New York : des restaurants remplacent des employés par des "centres d'appels" localisés à l'étranger

On connaissait déjà les centres d'appel installés dans les pays étrangers, comme au Maroc pour la France, ou en Inde pour les États-Unis. Voici qu'à New York, des restaurants ont décidé de faire la même chose au moment de prendre la commande.
Article rédigé par Loïc Pialat
Radio France
Publié Mis à jour
Temps de lecture : 3 min
Sansan Chicken, dans le Queens à New-York, octobre 2023. (Capture d'écran Google Maps)

Pour l’instant, moins d'une dizaine de restaurants sont concernés, dans le New Jersey et à New York. Cette liste comprend le fast-food Sansan Chicken, dans le Queens, où s’est rendu un journaliste du New York Times. Sur place, il a été accueilli à l’entrée par un écran et sur cet écran, il a pu interagir avec une jeune femme connectée via Zoom depuis son domicile, aux Philippines !

C’est auprès d'elle qu’il a pris la commande, détaillant si nécessaire le menu, comme l’aurait fait une employée en face, même si, raconte le journaliste, la compréhension n’était pas idéale à cause d’un réseau internet défaillant chez la jeune femme. Quand il n’y a pas de clients, celle-ci délaisse le comptoir numérique et s’occupe des commandes par téléphones, ou vérifie les commentaires postés en ligne sur le restaurant. Pour le reste, c’est un établissement traditionnel, la nourriture est faite en cuisine et distribuée en personne par un autre employé. D’après le New York Post, un tabloïd qui s’est lui aussi intéressé au concept, le personnel, y compris loin de la ville, attend le pourboire de 15% habituel aux États-Unis.
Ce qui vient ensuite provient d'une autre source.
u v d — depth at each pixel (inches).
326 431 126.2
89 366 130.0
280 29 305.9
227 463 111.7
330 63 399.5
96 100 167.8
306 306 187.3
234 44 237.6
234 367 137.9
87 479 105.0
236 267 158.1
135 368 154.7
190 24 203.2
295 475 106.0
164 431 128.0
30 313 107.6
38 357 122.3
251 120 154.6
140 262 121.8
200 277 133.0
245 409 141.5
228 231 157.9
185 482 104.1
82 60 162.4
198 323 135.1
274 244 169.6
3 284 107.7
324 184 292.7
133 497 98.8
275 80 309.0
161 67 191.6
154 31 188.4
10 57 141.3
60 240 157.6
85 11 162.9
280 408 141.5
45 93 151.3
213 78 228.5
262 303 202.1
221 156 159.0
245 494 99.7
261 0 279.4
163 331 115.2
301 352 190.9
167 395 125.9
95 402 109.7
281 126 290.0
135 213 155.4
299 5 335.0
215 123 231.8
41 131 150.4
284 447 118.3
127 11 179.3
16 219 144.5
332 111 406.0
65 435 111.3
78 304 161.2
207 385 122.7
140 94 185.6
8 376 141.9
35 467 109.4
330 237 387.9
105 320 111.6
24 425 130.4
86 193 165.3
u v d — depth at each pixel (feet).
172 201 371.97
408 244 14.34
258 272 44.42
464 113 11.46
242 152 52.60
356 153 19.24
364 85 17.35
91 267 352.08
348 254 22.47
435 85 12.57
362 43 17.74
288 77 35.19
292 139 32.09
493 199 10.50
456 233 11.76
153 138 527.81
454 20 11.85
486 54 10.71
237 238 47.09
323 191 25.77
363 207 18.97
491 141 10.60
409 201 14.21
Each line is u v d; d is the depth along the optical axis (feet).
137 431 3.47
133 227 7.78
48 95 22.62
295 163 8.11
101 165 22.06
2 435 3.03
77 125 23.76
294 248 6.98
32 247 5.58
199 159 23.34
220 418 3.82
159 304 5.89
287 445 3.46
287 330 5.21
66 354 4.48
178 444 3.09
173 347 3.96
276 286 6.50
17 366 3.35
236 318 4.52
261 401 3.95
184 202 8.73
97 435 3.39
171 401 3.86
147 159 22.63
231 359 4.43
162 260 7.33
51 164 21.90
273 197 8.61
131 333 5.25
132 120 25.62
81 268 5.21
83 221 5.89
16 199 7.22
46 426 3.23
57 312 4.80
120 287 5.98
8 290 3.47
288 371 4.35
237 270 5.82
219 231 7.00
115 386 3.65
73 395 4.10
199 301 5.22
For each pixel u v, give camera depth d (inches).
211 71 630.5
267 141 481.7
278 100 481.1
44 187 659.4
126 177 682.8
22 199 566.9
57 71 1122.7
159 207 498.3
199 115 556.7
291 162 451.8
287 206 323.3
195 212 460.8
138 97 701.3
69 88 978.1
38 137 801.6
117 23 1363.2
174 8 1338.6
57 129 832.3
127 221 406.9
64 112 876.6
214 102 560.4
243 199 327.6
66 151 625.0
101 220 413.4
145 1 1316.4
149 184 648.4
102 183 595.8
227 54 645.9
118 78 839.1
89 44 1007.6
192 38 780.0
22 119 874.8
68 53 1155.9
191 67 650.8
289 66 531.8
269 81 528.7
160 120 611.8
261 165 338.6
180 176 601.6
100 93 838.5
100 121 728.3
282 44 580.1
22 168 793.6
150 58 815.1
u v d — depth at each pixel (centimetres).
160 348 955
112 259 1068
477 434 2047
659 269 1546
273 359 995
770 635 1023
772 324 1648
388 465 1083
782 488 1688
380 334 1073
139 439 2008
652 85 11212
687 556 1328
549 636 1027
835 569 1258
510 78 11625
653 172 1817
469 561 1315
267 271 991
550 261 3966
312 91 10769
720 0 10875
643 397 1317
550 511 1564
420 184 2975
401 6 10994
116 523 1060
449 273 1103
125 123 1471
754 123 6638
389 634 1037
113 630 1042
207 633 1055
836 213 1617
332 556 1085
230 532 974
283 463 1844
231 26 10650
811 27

Une caissière payée trois dollars de l'heure aux Philippines

Cette caissière des Philippines n'est pas employée directement par le restaurant. Elle travaille pour un service appelé Happy Cashier, "caissier heureux" en français. Ce service, testé depuis le mois d’octobre, a été lancé par Chi Zhang, le propriétaire d’un restaurant à Brooklyn qui a dû fermer pendant la pandémie. Chi Zhang a réfléchi à certaines des difficultés récurrentes rencontrées par les restaurateurs aux États-Unis : le prix des loyers, l’inflation ou le manque de main-d’œuvre.

On est dans un secteur aux marges réduites donc chaque variation économique a un impact. Avec Happy Cashier, la caissière des Philippines est payée environ trois dollars de l’heure quand le salaire minimum à New York tourne autour de 16 dollars de l’heure. La différence est significative et la propriétaire de Sansan Chicken est ravie. Avec l’argent économisé, elle réfléchit à ajouter une section café dans son établissement. Chi Zhang, lui, est optimiste et espère travailler avec une centaine de restaurants, rien que dans l’État de New York, d'ici la fin de l’année.

Bientôt un avatar animé par IA ?


Les clients réagissent de façon différente, l’un d’entre eux raconte qu’il n’a même pas fait attention à la jeune femme sur l’écran au départ. Il pensait qu’il s’agissait d’une vidéo enregistrée comme on en trouve dans les taxis new-yorkais. Une autre cliente confie au New York Post qu’elle n’a pas apprécié l’expérience, parce qu’elle attend un minimum d’interactions humaines quand elle va au restaurant. Mais un internaute trouve au contraire l’idée intéressante, sachant que les New-Yorkais, un peu comme les Parisiens, ne sont pas connus pour leur chaleur et la qualité de leur accueil.

Les experts de la restauration se demandent toutefois si le concept ne risque pas de déstabiliser le secteur en introduisant une forme de délocalisation de l’emploi, ce qu’on a vu dans l’automobile par exemple. Et peut-être que d’ici quelques mois, au rythme spectaculaire des progrès de l’intelligence artificielle, la caissière des Philippines, moins chère que celle du Queens, sera remplacée à son tour par un avatar encore plus bon marché.